Some of the student-athletes at N.C. Central University are taking care of their responsibilities both in their respective sports and in the classroom.
“Our students are students first. We want them to understand we don’t take how they do academically lightly,” NCCU assistant athletic director Kwadjo Steele said.
According to Steele, the athletic department as a whole achieved a cumulative grade point average of 3.04 for the Fall semester. In all, 162 student-athletes earned a GPA of 3.0 or higher last semester, with 36 of them earning a 4.0.
Steele said the key to success for student-athletes is excellent time management skills, which is not always easy to master.
“You’re talking about people who may be the most tired folks on the planet. And then having to turn around and study, while also finding a social life,” Steele said. “It’s hard.”
For sophomore volleyball player Loren Johnson, a typical day in-season starts at 7 a.m. to get ready for practice from 8-11a.m.
After practice, she rushes to the cafeteria and hurries to eat a meal before class.
In between classes she has to return to the gym for team lift, and after that she walks across campus to attend her last class of the day.
Finally, she is able to fit in time to eat dinner and talk with her friends, but only for a little while because it’s now time to complete her homework.
At the end of the day she is exhausted. She showers, and hopefully gets enough sleep to repeat the same process another day.
“The life of a student-athlete is not for the weak,” Johnson said.
“You have to be sure you have great time management skills, and communicate with your coaches and professors because you’re going to have a lot of conflicts with traveling and practice times. You just gotta find what works for you.”
Athletics don’t just swallow up a student’s time, they can also wear students down mentally.
“I feel like the most challenging part of being a student-athlete is not only time management, but finding the motivation to keep going with your work and practices,” Johnson’s teammate Kennedy Clark added. “Personally, I get burned out mid-season, so I just find it hard to find motivation to keep doing what I’m supposed to be doing.”
The transition from high school to collegiate athletics can be difficult, and many factors may go into an individual’s decision to continue playing in college.
“Senior year [of high school] I found people that were able to guide me through the process of going to the next step, and I felt that I was good enough to play in college,” freshman tennis player Naresh Bharathy said. “So I thought, why not just take the chance?”
According to Bharathy the biggest change when going from high school to college is the lack of adult supervision in college and how it can be difficult to maintain positive habits with so much freedom.
“There’s not really anyone looking after you,” Bharathy explained. “I think you kind of have to hold yourself accountable.”
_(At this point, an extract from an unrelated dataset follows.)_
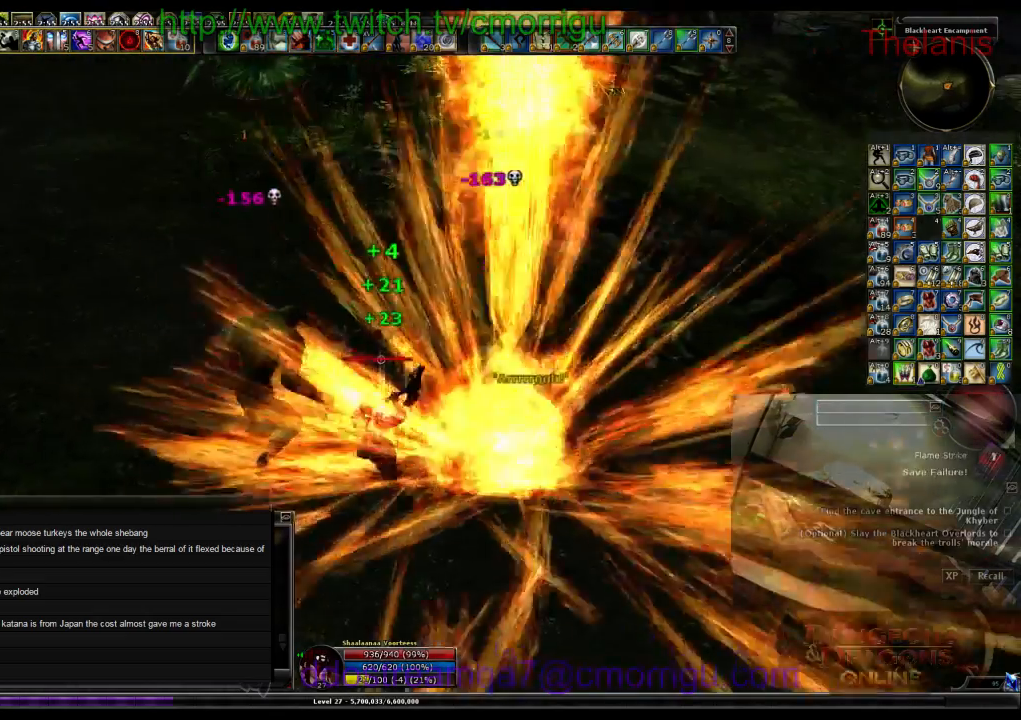
{"keys": ["w"], "events": []}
Student-athletes with a GPA of 3.0 got some hard earned recognition at halftime in February at NCCU’s home basketball game against Coppin State University.
“It’s important to inform and celebrate,” Steele said. “We want our fans and the community to know what great people they are in the classroom and on the court or field.”
Steele said that he and his staff are “lucky” to have the opportunity to meet and work with a lot of talented students who also bring success to the university in their respective sports.
He added that it’s not always realistic to ask students to give 100 percent on the field and in the classroom, yet NCCU student-athletes are proving it can be done at an impressive rate.